Wiliame is currently the coach of the Canterbury-Bankstown Bulldogs Women's NRLW squad.

==Background==
Wiliame was born in Gosford, New South Wales, Australia and is of Fijian descent.

He played his junior football for the Woy Woy Roosters, Umina Bunnies and Central Coast Harold Matthews Cup and S. G. Ball Cup squads, before signing a 3-year contract with the Melbourne Storm.

==Playing career==

===2010-2012===
From 2010 to 2012, Wiliame played for the Melbourne Storm's NYC team.

In June 2010, Wiliame played for the New South Wales Under-18s team.

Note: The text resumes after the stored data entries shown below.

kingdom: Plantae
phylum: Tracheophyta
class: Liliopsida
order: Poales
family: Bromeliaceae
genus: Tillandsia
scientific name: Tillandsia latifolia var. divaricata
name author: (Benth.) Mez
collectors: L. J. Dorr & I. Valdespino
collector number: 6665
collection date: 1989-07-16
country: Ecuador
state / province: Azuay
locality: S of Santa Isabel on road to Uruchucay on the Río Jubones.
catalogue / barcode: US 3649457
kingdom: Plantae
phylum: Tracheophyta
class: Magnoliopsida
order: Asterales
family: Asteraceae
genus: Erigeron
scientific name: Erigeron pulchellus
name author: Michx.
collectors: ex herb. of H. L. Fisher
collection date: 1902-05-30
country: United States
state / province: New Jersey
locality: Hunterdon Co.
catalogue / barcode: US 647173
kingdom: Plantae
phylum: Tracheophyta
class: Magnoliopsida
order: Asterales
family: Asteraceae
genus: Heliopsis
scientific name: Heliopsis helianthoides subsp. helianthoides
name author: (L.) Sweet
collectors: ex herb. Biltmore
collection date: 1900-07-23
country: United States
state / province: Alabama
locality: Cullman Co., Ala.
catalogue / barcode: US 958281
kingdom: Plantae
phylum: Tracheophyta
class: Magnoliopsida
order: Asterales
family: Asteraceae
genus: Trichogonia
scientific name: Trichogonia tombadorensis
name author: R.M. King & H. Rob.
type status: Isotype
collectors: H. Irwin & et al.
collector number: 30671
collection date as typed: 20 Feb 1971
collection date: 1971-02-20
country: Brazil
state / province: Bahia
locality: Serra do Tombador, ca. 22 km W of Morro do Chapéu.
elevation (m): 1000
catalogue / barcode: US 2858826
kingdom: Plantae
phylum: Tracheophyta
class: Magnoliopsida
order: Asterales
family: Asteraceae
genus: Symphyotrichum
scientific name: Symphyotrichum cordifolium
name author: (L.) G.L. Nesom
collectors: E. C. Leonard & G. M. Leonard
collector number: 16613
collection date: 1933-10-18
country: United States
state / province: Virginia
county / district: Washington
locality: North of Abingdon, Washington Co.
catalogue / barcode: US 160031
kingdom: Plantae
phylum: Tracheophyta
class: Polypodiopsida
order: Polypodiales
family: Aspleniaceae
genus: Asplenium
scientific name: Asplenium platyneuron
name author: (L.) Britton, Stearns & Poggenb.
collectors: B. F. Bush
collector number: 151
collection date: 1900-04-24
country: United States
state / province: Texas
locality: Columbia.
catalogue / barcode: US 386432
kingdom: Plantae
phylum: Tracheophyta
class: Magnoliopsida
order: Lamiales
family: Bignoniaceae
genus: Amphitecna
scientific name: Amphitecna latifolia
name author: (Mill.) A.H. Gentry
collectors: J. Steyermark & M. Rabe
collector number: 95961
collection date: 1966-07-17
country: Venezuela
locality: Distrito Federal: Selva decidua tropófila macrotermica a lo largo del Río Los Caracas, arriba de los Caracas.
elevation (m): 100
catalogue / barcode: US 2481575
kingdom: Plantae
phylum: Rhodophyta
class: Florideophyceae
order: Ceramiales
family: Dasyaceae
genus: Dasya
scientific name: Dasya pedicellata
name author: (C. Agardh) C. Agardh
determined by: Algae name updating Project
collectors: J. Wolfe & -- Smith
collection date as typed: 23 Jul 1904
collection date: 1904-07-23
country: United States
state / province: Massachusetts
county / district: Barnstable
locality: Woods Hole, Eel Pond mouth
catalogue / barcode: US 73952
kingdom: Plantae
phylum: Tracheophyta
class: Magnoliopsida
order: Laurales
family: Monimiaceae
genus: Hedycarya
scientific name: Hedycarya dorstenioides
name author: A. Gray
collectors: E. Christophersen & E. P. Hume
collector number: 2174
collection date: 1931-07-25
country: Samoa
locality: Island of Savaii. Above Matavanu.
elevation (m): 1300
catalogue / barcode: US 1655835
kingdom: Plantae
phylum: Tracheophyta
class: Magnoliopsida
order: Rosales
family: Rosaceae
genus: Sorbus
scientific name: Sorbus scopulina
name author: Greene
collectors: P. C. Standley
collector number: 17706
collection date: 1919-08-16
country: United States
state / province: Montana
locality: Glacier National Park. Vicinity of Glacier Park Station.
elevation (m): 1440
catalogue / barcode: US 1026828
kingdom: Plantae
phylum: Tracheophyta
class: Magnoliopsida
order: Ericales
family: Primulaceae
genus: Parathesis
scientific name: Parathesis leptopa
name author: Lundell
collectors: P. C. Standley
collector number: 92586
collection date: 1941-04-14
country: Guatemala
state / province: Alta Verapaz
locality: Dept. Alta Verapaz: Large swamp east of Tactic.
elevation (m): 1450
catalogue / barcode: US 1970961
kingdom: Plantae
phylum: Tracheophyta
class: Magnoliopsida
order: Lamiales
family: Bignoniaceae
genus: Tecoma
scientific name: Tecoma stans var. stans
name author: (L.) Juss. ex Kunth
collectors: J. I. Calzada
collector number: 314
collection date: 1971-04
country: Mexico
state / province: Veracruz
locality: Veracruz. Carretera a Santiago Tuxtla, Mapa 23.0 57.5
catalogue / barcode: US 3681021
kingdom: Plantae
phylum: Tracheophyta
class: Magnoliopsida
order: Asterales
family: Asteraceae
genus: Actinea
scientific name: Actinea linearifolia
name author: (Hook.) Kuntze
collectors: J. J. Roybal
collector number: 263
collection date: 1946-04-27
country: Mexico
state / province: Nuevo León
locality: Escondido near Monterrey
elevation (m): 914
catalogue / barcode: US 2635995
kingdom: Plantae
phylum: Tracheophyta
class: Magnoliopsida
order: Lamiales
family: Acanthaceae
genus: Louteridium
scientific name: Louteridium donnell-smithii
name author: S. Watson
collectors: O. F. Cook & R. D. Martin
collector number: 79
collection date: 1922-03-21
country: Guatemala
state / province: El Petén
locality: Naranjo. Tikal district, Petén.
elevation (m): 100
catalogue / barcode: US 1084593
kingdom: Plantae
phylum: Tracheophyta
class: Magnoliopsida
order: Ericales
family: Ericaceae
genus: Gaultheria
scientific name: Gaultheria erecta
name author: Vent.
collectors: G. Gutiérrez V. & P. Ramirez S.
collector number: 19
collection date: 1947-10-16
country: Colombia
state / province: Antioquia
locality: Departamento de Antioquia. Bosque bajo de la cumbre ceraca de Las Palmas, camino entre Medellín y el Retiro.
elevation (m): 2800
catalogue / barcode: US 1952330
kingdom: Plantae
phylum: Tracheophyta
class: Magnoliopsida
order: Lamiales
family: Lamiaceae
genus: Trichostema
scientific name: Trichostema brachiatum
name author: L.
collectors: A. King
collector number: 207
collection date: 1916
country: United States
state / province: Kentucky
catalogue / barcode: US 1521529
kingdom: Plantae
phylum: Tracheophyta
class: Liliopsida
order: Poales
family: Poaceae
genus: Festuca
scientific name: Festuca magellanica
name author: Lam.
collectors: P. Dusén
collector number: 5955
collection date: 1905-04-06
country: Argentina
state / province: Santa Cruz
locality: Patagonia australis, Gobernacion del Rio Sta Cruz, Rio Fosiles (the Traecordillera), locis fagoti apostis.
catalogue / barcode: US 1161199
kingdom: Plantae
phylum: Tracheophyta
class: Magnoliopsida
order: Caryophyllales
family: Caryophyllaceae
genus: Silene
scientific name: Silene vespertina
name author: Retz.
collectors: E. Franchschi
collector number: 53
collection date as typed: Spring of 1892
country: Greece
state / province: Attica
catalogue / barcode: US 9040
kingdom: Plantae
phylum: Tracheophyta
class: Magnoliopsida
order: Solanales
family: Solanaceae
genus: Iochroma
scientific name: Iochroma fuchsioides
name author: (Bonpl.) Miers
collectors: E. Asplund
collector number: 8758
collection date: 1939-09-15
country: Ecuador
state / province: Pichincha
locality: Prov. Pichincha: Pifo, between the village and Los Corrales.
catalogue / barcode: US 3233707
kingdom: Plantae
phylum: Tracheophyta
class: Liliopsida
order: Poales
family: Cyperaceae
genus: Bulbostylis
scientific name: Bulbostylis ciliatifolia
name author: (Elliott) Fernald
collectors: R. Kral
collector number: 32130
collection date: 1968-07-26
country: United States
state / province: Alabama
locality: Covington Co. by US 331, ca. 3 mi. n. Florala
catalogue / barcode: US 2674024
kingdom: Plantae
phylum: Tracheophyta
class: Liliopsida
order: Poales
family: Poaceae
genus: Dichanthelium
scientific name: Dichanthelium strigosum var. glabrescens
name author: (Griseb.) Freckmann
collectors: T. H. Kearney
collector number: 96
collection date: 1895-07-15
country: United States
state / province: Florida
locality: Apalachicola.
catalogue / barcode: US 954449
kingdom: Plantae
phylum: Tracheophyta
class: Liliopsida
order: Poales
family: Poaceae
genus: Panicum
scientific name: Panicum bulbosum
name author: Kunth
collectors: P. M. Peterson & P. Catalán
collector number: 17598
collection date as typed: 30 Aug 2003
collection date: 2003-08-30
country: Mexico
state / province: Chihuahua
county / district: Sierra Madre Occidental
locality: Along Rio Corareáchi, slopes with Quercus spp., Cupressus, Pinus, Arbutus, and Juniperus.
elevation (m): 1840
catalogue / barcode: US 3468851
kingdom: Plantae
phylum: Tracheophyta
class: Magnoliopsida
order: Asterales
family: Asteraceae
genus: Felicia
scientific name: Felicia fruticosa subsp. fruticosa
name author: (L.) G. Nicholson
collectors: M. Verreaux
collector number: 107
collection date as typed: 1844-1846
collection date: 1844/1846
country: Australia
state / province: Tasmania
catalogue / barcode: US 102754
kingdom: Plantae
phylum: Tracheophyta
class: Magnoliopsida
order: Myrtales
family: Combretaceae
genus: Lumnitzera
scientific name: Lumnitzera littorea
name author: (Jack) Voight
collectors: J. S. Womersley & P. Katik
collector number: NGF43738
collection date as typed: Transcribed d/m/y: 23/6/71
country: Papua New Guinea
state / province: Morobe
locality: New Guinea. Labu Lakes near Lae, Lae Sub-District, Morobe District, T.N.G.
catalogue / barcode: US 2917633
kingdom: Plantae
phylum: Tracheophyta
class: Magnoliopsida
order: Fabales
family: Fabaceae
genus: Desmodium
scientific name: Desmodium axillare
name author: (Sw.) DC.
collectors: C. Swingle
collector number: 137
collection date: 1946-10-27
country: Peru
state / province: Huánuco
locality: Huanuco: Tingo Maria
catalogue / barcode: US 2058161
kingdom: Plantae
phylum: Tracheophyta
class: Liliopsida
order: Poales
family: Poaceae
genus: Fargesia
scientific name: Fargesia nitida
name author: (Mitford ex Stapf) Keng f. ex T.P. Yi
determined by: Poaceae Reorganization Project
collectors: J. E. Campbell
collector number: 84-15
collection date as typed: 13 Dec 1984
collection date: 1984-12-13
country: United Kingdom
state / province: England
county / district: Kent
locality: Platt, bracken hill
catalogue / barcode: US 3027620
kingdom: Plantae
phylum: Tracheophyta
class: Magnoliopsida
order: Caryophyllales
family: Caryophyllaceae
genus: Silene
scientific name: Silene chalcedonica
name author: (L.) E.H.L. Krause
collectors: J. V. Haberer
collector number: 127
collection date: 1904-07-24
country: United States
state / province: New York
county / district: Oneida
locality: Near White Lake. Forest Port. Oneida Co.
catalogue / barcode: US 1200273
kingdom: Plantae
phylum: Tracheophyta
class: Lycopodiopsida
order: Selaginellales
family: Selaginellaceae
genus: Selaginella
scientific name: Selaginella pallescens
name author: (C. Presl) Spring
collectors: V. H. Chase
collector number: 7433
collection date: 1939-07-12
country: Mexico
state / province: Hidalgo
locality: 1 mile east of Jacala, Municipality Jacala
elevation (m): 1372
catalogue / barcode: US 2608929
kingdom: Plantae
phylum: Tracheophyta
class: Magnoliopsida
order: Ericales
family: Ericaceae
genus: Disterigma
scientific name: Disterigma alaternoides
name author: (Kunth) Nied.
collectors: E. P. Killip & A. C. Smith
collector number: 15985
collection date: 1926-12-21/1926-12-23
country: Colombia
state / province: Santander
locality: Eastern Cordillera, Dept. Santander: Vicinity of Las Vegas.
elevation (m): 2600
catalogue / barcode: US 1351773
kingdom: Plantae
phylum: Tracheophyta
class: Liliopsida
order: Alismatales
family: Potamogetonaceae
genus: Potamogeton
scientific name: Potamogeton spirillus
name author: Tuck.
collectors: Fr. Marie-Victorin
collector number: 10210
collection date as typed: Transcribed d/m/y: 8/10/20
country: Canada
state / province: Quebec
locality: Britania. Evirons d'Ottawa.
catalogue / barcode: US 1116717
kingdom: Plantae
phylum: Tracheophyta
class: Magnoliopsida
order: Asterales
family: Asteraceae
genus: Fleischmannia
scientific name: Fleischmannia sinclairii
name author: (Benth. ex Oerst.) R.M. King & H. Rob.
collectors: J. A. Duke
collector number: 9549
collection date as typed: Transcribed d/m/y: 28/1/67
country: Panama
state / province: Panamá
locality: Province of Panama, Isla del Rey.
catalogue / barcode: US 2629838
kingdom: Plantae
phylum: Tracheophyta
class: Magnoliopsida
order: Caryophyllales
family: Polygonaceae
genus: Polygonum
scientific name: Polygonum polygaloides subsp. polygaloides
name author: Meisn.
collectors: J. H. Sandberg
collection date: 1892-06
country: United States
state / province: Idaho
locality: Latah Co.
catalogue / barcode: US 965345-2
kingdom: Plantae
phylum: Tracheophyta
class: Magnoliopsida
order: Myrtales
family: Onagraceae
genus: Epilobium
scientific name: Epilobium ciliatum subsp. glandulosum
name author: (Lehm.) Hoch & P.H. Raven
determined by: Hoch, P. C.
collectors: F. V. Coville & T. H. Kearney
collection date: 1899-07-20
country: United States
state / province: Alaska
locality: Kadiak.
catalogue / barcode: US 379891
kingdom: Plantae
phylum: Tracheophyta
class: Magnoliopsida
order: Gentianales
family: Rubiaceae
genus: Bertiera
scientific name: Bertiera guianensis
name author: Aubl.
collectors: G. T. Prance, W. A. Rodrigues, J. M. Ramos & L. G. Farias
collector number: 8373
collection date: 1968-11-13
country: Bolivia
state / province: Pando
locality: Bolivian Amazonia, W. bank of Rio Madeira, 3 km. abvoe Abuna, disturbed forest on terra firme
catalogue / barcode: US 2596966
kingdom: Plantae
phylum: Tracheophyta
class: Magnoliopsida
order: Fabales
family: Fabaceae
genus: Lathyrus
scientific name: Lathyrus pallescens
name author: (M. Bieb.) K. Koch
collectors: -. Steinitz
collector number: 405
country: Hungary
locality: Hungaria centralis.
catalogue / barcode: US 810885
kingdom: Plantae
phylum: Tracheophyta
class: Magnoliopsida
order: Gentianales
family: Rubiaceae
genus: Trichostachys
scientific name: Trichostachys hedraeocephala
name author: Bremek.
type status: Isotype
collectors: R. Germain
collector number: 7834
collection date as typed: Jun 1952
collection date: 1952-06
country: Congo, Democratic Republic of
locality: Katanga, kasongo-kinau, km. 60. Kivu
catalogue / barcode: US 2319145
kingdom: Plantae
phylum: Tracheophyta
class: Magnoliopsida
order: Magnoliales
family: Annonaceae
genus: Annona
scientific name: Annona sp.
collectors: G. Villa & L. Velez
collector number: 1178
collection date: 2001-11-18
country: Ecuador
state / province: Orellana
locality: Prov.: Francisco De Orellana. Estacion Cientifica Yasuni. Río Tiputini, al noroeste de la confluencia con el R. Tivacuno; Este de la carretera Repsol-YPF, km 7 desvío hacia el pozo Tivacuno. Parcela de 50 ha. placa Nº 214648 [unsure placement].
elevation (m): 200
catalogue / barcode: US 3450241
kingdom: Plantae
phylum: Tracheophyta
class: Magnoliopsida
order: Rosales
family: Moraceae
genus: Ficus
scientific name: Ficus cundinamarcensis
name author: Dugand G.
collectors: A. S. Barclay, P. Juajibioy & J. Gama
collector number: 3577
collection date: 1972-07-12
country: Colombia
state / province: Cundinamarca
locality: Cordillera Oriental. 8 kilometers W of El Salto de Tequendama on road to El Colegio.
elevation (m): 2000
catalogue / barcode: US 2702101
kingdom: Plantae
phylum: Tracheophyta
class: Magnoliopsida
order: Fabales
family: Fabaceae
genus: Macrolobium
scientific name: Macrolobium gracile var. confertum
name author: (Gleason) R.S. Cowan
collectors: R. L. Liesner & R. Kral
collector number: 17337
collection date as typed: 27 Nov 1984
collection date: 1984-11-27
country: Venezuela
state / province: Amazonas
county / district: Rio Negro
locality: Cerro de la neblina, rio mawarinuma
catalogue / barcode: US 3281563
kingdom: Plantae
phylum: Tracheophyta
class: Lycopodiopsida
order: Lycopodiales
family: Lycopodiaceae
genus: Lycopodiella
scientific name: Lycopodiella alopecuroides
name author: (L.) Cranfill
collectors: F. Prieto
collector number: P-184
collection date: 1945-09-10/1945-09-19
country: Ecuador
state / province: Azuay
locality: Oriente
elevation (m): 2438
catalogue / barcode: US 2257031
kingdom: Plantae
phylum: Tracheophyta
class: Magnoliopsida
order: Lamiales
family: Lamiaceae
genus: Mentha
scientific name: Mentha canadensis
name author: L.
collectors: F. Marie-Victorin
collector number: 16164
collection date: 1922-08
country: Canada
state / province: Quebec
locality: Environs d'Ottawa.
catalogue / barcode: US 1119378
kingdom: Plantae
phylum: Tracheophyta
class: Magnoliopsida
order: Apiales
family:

In October 2010, Wiliame played for the junior Fiji team.

===2013===
In 2013, Wiliame joined the Parramatta Eels. In round 13 of the 2013 NRL season, Wiliame made his NRL debut for the Parramatta Eels against the Sydney Roosters.
He played six games for Parramatta in the 2013 NRL season as the club finished last on the table for a second consecutive year. At the end of 2013, Wiliame was released by the Parramatta Eels and joined the Newcastle Knights for the 2014 NRL season.

===2014===
On 1 October 2014, Wiliame signed a two-year contract with the Manly Warringah Sea Eagles starting in 2015.

===2015===
He made his debut for the Manly Warringah Sea Eagles in round 3 of the 2015 NRL season against the Canterbury-Bankstown Bulldogs.

===2016===
After playing on the wing in the opening two rounds of the 2016 NRL season, Wiliame was demoted to the Manly Warringah Sea Eagles' New South Wales Cup team to allow for the return from injury of fullback Brett Stewart. He was recalled to the side for the Manly-Warringah Sea Eagles' Anzac Day match against the Newcastle Knights in Newcastle following a broken collar bone suffered by winger Jorge Taufua a week earlier against Parramatta. Wiliame crossed for his first NRL try of the season. Manly-Warringah Sea Eagles ran out 26-10 winners over the bottom placed Newcastle.

After 23 first grade games with Manly Warringah Sea Eagles, Wiliame was granted a release from his contract with the club on 9 November 2016 in order to take up a two-year deal with the Catalans Dragons in the Super League.

===2018===
He played in the 2018 Challenge Cup Final victory over the Warrington Wolves at Wembley Stadium.

===2019===
On 17 December 2019, Wiliame signed a two-year deal to join St. George Illawarra starting in the 2020 NRL season.

===2020-2021===
On 16 September 2021, it was announced that Williame had been released by St. George Illawarra.

===2022===
On 11 November, Wiliame signed a two-year deal to join the New Zealand Warriors starting in 2023.

===2023===
Wiliame was limited to only two matches for the New Zealand Warriors in the 2023 NRL season as the club finished 4th on the table and qualified for the finals.

On 11 Oct 2023 he announced his retirement from professional rugby league.

== Coaching career ==
On 7 April 2025, the Canterbury-Bankstown Bulldogs announced that Wiliame had signed a two year deal and would coach their NRLW squad. Wiliame previously worked with the New Zealand Warriors Pathways team.

==International career==
On 2 May 2015, Wiliame played for Fiji against Papua New Guinea in the 2015 Melanesian Cup.

On 7 May 2016, Wiliame played for Fiji against Papua New Guinea in the 2016 Melanesian Cup.